Lee Li-Po, Dai Chia-Yen, Chuang Wan-Long, Chang Wen-Yu, Hou Nei-Jen, Hsieh Ming-Yen, Lin Zu-Yau, Chen Shinn-Cherng, Hsieh Ming-Yuh, Wang Liang-Yen, Chen Tong-Jong, Yu Ming-Lung
Hepatobiliary Division, Department of Internal Medicine, Kaohsiung Medical University Chung-Ho Memorial Hospital, Taiwan.
J Gastroenterol Hepatol. 2007 Apr;22(4):515-7. doi: 10.1111/j.1440-1746.2006.04547.x.
The aim of the present study was to compare the histological characteristics of livers between chronic hepatitis C (CHC) patients with and without hepatitis B virus (HBV) coinfection.
A total of 336 CHC patients (male/female: 204/132, mean age: 46.1 +/- 11.7 years) were enrolled in the study; 32 patients (9.8%) were positive for hepatitis B surface antigen (HBsAg). The histological characteristics of livers were described according to the Knodell and Scheuer scoring system.

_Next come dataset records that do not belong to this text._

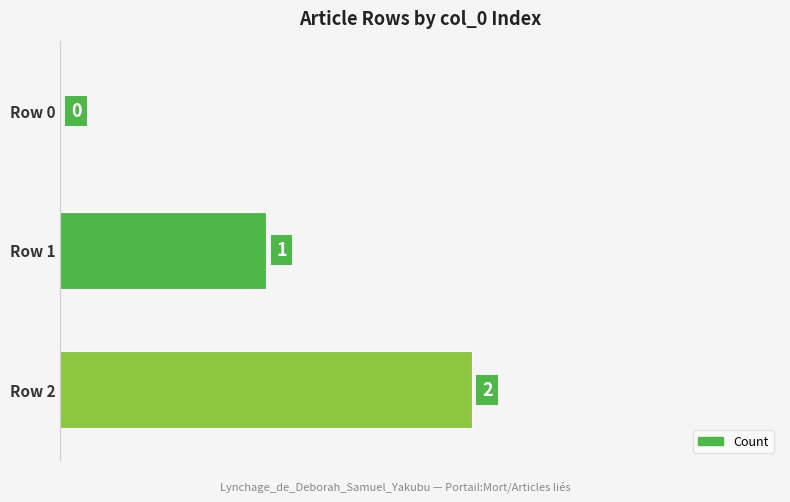

How many series are shown in this chart?

1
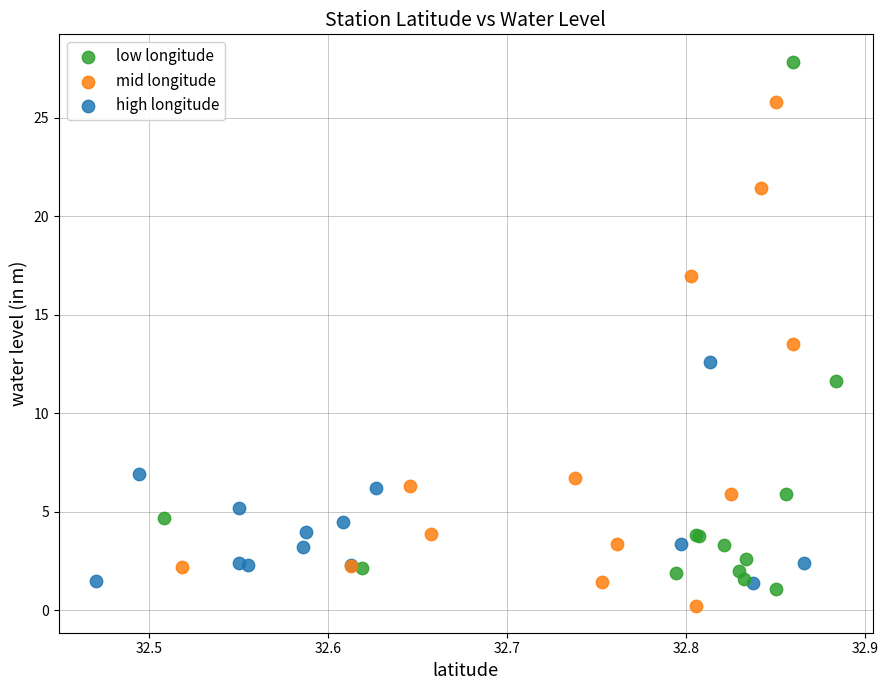

Which series reaches the minimum Y coordinate?

mid longitude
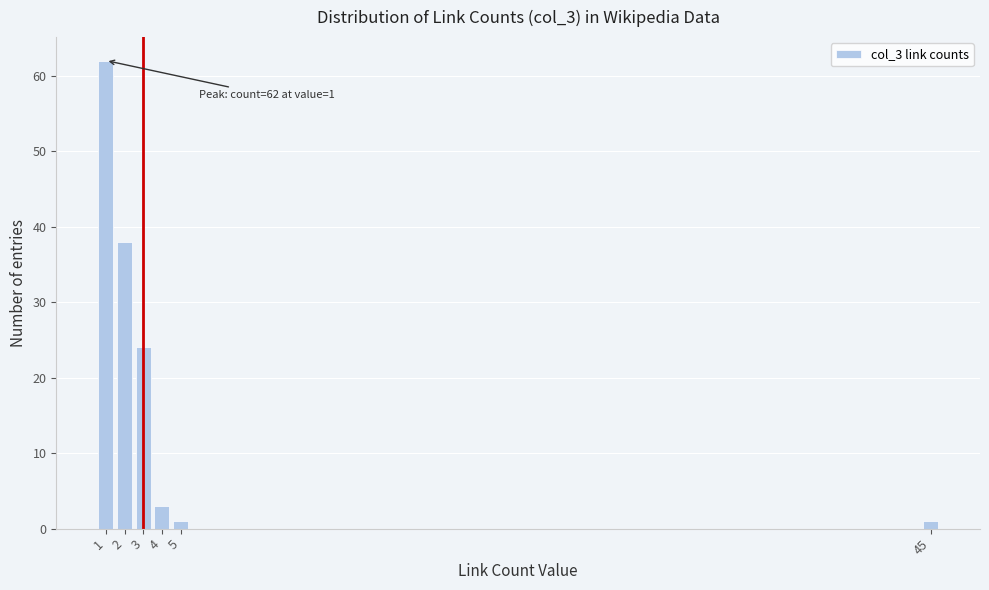

Reading right to left, transcribe all the data shown in this chart.

1	1	3	24	38	62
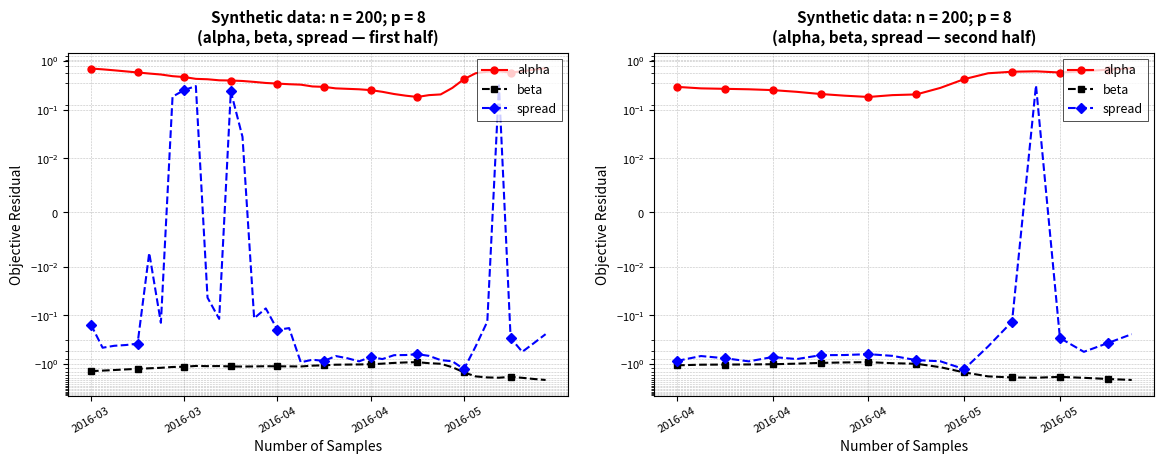

Is it true that beta equals -0.6 at 2016-05?

False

The proportion of non-intralobular necrosis (score 0) was significantly lower and the mean intralobular necrosis score was higher among CHC patients with HBV coinfection than those without coinfection (43.8% vs 64.5%; 0.84 +/- 1.05 vs 0.53 +/- 0.89). The epidemiological and virological parameters, and other histological scores (periportal necrosis, portal inflammation, total necroinflammation and fibrosis) were not significantly different between these two groups.
Chronic hepatitis C patients with HBV coinfection tend to have more severe intralobular necrosis than those with isolated HCV infection.
本研究的目的是比较合并和未合并乙型肝炎病毒(HBV)感染的慢性丙型肝炎(CHC)患者肝脏的组织学特征。
共有336例CHC患者(男/女:204/132,平均年龄:46.1±11.7岁)纳入本研究;32例患者(9.8%)乙型肝炎表面抗原(HBsAg)呈阳性。根据Knodell和Scheuer评分系统描述肝脏的组织学特征。
合并HBV感染的CHC患者非小叶内坏死(评分为0)的比例显著低于未合并感染的患者,且小叶内坏死平均评分更高(43.8%对64.5%;0.84±1.05对0.53±0.89)。这两组之间的流行病学和病毒学参数以及其他组织学评分(汇管区周围坏死、门管区炎症、总坏死炎症和纤维化)无显著差异。
合并HBV感染的慢性丙型肝炎患者比单纯感染HCV的患者往往有更严重的小叶内坏死。